Careful, Kheelch, not everyone will recognize this as a p*ss take and might take you seriously. hahahaha
# Posted on February 16th 2007 by Phantom Button
Re: learning tunes by ear
If we have that much to say, why not tell the poor lass the truth?
It takes about 5 years to learn the basics of holding and playing a fiddle WITH a bow.
Thats before you ever try to play a tune at all.
# Posted on February 17th 2007 by Schlongbow
Re: learning tunes by ear
As a newcomer to this site I can add one thing, htese abc files are magic, just choose a tune you want to learn and set it to play on loop. If it going too fast for you then slow it down, underneath the
T: (name of tune)
M: (time signature)
R: (Type of tune)
and before
K: (key tune is played in)
you may find something like
Q: (a number which determines speed)
If there is then just change it to a lower number,
if there is not a "Q" setting then just add one and play around until you have got it at a speed that is comfortable to play along with.

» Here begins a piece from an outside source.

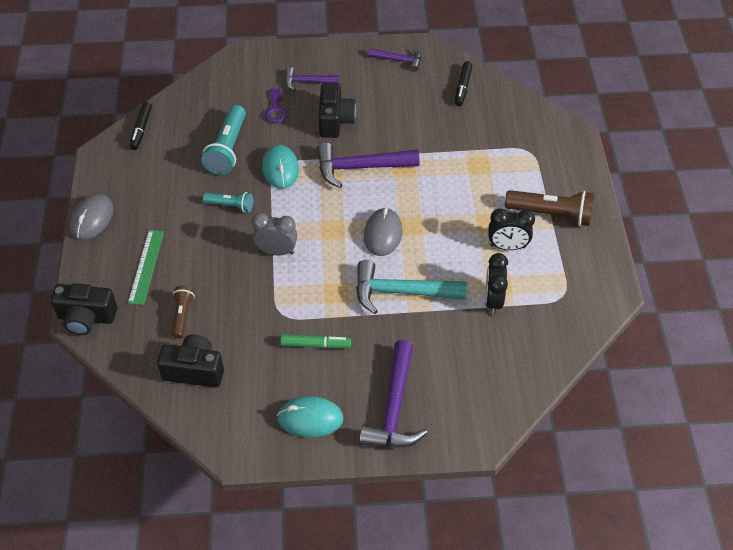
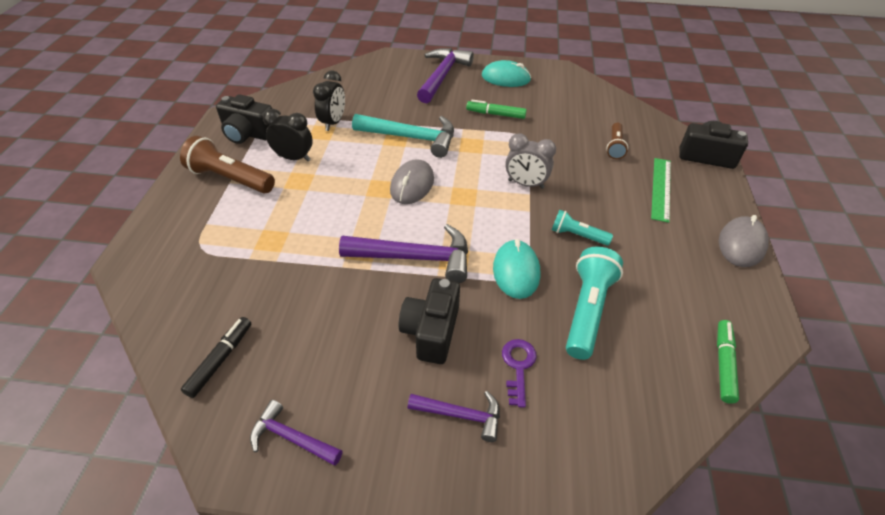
camera: 170 degrees left, 5 degrees down
(141, 129) = (723, 364): black marker -> green marker
(194, 370) = (597, 112): black camera -> black camera (248, 134)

Now comes the important part, as soon as you have got good enough to play along do not speed it up, do that later, first of all start changing the tune, make it your own, add a twiddle, put in a double stop, and try to play it slightly differently every time. The magic lies in changing the tune while keeping it the same, if it still sounds like the same tune you computer is playing, even though all the notes are different then you are there.
That is a long post, and most of it self evident, so I will shut up now, I am sure other people can fill in the rest .

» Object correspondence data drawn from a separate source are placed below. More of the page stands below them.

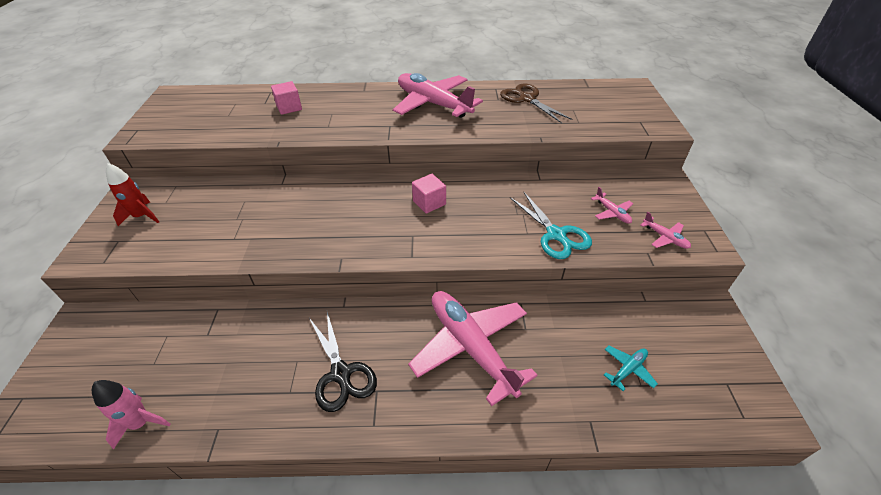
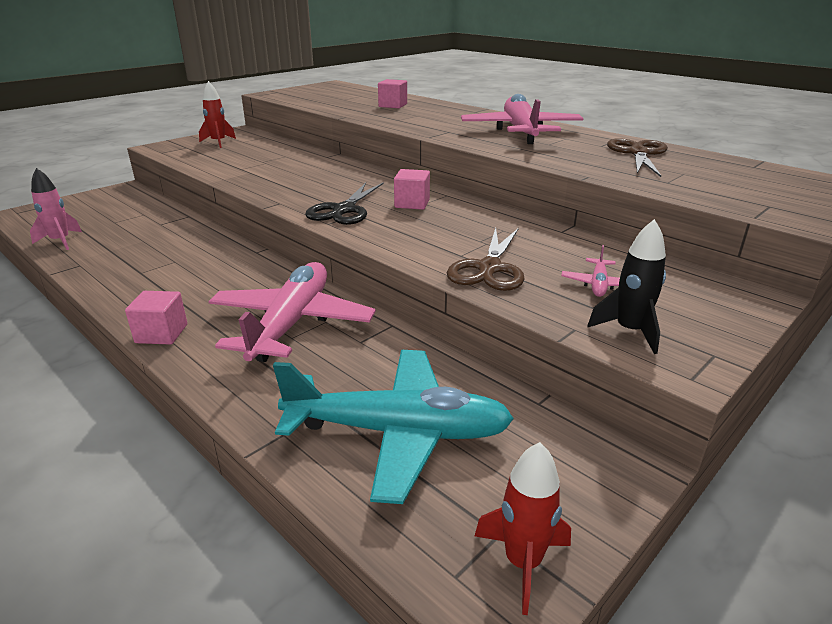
camera: 45 degrees right, 15 degrees down
(341, 374) = (182, 282): black scissors -> black scissors (344, 210)
(410, 425) = (161, 333): none -> pink cube
(556, 234) = (489, 268): turquoise scissors -> brown scissors
(628, 369) = (398, 432): turquoise plane -> turquoise plane, size x2.44
(665, 238) = (629, 331): pink plane -> black rocket
(749, 388) = (522, 562): none -> red rocket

# Posted on February 17th 2007 by ubendum
Re: learning tunes by ear
i had a bit of a shock when i started on the fiddle a few months ago. I'd played guitar for years, using dots or playing by ear depending on whether it was classical or trad. i was playing. I was used to being able to pick up tunes relatively easily, however, the fiddle is completely different from the guitar, note wise and i was stumped for quite a while. I couldn't just plonk my finger down at a fret knowing that there would be the sound i was looking for. I was all over the place for quite a few weeks. So i would say that knowing where all the notes are on your fiddle, you don't nessecarily need to know their names to learn by ear, would help immensely with learning tunes.
And playing simple tunes, nursery rymes etc. is great advice. After all, if you can play them then you can play by ear
# Posted on February 18th 2007 by velvet
Re: learning tunes by ear from CD recordings
If you want to transcribe/learn tunes from recording I would suggest that you locate the A-B repeat loop on your CD player. Or get a portable with one (for example Panasonic).
Steps to Start: .1 Choose a slow & simple air (one that you have the dots to),
.2 Do a phrase landscape (ABBA etc), note the repeats and time segments
.3 Break the AB repeat to time slices you feel comfortable transcribing
(5//10/20//40 secs)
.4 Play the AB repeat loop and whistle it
.5 Play along with the segment – while whistling it at the same time
.6 ignore hammer-ons, cross picking, etc, note where they occur
.7 transcribe the notes onto a sheet with the AB time slice marked
.8 Compare the transcription with the dots, note where the errors are
.9 Then focus on the ornamentation and advanced phrases (5/10 sec)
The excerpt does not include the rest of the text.